**Aufgabenstellung:** Geben Sie sämtliche nachstehenden Zeilen unverändert und in derselben Reihenfolge aus.

**Zeilen zur Übung:**
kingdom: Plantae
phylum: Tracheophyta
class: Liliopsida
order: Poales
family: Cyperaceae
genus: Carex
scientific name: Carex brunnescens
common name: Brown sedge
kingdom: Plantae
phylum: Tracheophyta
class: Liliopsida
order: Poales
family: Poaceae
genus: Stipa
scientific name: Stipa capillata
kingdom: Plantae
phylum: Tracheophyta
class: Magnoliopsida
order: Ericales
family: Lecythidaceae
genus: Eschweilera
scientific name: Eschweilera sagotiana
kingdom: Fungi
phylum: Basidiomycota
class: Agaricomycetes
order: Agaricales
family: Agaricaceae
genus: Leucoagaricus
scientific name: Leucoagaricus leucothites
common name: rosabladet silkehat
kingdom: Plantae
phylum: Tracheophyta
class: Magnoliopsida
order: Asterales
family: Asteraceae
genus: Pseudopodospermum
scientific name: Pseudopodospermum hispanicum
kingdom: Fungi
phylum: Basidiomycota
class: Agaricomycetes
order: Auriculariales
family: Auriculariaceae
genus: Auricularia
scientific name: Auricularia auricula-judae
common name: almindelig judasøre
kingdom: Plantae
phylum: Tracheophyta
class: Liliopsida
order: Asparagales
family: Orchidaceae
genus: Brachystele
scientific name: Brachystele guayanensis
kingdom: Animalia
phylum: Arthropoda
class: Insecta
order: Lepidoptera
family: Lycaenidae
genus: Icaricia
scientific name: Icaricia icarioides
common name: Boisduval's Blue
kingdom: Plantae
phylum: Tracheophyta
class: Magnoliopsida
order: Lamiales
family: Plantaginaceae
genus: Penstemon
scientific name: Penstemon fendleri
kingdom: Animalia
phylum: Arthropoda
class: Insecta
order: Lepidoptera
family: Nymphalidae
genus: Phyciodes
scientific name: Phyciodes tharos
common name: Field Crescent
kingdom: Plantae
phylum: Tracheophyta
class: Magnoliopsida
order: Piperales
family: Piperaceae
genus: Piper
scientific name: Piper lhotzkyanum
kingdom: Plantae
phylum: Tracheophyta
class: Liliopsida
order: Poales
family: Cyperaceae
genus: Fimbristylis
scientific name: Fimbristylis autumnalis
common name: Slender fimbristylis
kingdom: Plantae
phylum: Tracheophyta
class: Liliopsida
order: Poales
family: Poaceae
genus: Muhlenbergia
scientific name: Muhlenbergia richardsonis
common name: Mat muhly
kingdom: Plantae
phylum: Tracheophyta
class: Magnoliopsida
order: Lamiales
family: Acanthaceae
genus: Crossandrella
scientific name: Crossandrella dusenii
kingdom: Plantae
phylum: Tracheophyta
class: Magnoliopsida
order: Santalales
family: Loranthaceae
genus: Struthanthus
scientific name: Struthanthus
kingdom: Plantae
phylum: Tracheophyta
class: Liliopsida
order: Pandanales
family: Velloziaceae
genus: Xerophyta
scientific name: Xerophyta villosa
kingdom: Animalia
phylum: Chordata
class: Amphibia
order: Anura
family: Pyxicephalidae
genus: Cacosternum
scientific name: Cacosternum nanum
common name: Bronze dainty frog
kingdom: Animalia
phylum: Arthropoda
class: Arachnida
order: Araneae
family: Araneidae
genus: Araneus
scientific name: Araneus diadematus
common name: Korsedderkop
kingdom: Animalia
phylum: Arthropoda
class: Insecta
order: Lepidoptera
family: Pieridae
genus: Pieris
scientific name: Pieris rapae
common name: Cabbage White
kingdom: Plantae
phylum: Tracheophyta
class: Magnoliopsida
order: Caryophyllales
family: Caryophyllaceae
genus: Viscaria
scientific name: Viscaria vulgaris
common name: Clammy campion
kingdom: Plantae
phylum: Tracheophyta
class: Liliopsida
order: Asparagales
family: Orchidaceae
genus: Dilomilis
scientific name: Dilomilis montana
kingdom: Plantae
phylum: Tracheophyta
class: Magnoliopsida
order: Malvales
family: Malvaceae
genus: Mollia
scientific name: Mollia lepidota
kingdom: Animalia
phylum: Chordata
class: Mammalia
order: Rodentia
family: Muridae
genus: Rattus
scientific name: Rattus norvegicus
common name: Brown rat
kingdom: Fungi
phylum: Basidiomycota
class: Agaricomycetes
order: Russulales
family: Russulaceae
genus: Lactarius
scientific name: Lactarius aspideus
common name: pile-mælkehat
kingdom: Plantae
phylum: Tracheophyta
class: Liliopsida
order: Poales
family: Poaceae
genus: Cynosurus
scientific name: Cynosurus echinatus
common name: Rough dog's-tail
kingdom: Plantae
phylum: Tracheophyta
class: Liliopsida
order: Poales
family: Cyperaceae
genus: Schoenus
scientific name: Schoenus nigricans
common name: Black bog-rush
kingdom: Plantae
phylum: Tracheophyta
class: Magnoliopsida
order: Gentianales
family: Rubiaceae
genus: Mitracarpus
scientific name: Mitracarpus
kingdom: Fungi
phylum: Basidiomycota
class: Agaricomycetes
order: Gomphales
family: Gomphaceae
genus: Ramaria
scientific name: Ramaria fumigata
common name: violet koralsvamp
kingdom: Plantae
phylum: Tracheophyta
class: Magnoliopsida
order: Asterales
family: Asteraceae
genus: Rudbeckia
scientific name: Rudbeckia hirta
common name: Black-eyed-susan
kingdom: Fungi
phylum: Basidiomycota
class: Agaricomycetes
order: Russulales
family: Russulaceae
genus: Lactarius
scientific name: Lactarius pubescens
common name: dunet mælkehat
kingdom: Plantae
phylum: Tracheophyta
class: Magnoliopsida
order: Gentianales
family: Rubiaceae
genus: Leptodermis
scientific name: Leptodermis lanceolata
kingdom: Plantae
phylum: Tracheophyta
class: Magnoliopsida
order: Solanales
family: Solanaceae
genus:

**Lösung:**
kingdom: Plantae
phylum: Tracheophyta
class: Liliopsida
order: Poales
family: Cyperaceae
genus: Carex
scientific name: Carex brunnescens
common name: Brown sedge
kingdom: Plantae
phylum: Tracheophyta
class: Liliopsida
order: Poales
family: Poaceae
genus: Stipa
scientific name: Stipa capillata
kingdom: Plantae
phylum: Tracheophyta
class: Magnoliopsida
order: Ericales
family: Lecythidaceae
genus: Eschweilera
scientific name: Eschweilera sagotiana
kingdom: Fungi
phylum: Basidiomycota
class: Agaricomycetes
order: Agaricales
family: Agaricaceae
genus: Leucoagaricus
scientific name: Leucoagaricus leucothites
common name: rosabladet silkehat
kingdom: Plantae
phylum: Tracheophyta
class: Magnoliopsida
order: Asterales
family: Asteraceae
genus: Pseudopodospermum
scientific name: Pseudopodospermum hispanicum
kingdom: Fungi
phylum: Basidiomycota
class: Agaricomycetes
order: Auriculariales
family: Auriculariaceae
genus: Auricularia
scientific name: Auricularia auricula-judae
common name: almindelig judasøre
kingdom: Plantae
phylum: Tracheophyta
class: Liliopsida
order: Asparagales
family: Orchidaceae
genus: Brachystele
scientific name: Brachystele guayanensis
kingdom: Animalia
phylum: Arthropoda
class: Insecta
order: Lepidoptera
family: Lycaenidae
genus: Icaricia
scientific name: Icaricia icarioides
common name: Boisduval's Blue
kingdom: Plantae
phylum: Tracheophyta
class: Magnoliopsida
order: Lamiales
family: Plantaginaceae
genus: Penstemon
scientific name: Penstemon fendleri
kingdom: Animalia
phylum: Arthropoda
class: Insecta
order: Lepidoptera
family: Nymphalidae
genus: Phyciodes
scientific name: Phyciodes tharos
common name: Field Crescent
kingdom: Plantae
phylum: Tracheophyta
class: Magnoliopsida
order: Piperales
family: Piperaceae
genus: Piper
scientific name: Piper lhotzkyanum
kingdom: Plantae
phylum: Tracheophyta
class: Liliopsida
order: Poales
family: Cyperaceae
genus: Fimbristylis
scientific name: Fimbristylis autumnalis
common name: Slender fimbristylis
kingdom: Plantae
phylum: Tracheophyta
class: Liliopsida
order: Poales
family: Poaceae
genus: Muhlenbergia
scientific name: Muhlenbergia richardsonis
common name: Mat muhly
kingdom: Plantae
phylum: Tracheophyta
class: Magnoliopsida
order: Lamiales
family: Acanthaceae
genus: Crossandrella
scientific name: Crossandrella dusenii
kingdom: Plantae
phylum: Tracheophyta
class: Magnoliopsida
order: Santalales
family: Loranthaceae
genus: Struthanthus
scientific name: Struthanthus
kingdom: Plantae
phylum: Tracheophyta
class: Liliopsida
order: Pandanales
family: Velloziaceae
genus: Xerophyta
scientific name: Xerophyta villosa
kingdom: Animalia
phylum: Chordata
class: Amphibia
order: Anura
family: Pyxicephalidae
genus: Cacosternum
scientific name: Cacosternum nanum
common name: Bronze dainty frog
kingdom: Animalia
phylum: Arthropoda
class: Arachnida
order: Araneae
family: Araneidae
genus: Araneus
scientific name: Araneus diadematus
common name: Korsedderkop
kingdom: Animalia
phylum: Arthropoda
class: Insecta
order: Lepidoptera
family: Pieridae
genus: Pieris
scientific name: Pieris rapae
common name: Cabbage White
kingdom: Plantae
phylum: Tracheophyta
class: Magnoliopsida
order: Caryophyllales
family: Caryophyllaceae
genus: Viscaria
scientific name: Viscaria vulgaris
common name: Clammy campion
kingdom: Plantae
phylum: Tracheophyta
class: Liliopsida
order: Asparagales
family: Orchidaceae
genus: Dilomilis
scientific name: Dilomilis montana
kingdom: Plantae
phylum: Tracheophyta
class: Magnoliopsida
order: Malvales
family: Malvaceae
genus: Mollia
scientific name: Mollia lepidota
kingdom: Animalia
phylum: Chordata
class: Mammalia
order: Rodentia
family: Muridae
genus: Rattus
scientific name: Rattus norvegicus
common name: Brown rat
kingdom: Fungi
phylum: Basidiomycota
class: Agaricomycetes
order: Russulales
family: Russulaceae
genus: Lactarius
scientific name: Lactarius aspideus
common name: pile-mælkehat
kingdom: Plantae
phylum: Tracheophyta
class: Liliopsida
order: Poales
family: Poaceae
genus: Cynosurus
scientific name: Cynosurus echinatus
common name: Rough dog's-tail
kingdom: Plantae
phylum: Tracheophyta
class: Liliopsida
order: Poales
family: Cyperaceae
genus: Schoenus
scientific name: Schoenus nigricans
common name: Black bog-rush
kingdom: Plantae
phylum: Tracheophyta
class: Magnoliopsida
order: Gentianales
family: Rubiaceae
genus: Mitracarpus
scientific name: Mitracarpus
kingdom: Fungi
phylum: Basidiomycota
class: Agaricomycetes
order: Gomphales
family: Gomphaceae
genus: Ramaria
scientific name: Ramaria fumigata
common name: violet koralsvamp
kingdom: Plantae
phylum: Tracheophyta
class: Magnoliopsida
order: Asterales
family: Asteraceae
genus: Rudbeckia
scientific name: Rudbeckia hirta
common name: Black-eyed-susan
kingdom: Fungi
phylum: Basidiomycota
class: Agaricomycetes
order: Russulales
family: Russulaceae
genus: Lactarius
scientific name: Lactarius pubescens
common name: dunet mælkehat
kingdom: Plantae
phylum: Tracheophyta
class: Magnoliopsida
order: Gentianales
family: Rubiaceae
genus: Leptodermis
scientific name: Leptodermis lanceolata
kingdom: Plantae
phylum: Tracheophyta
class: Magnoliopsida
order: Solanales
family: Solanaceae
genus:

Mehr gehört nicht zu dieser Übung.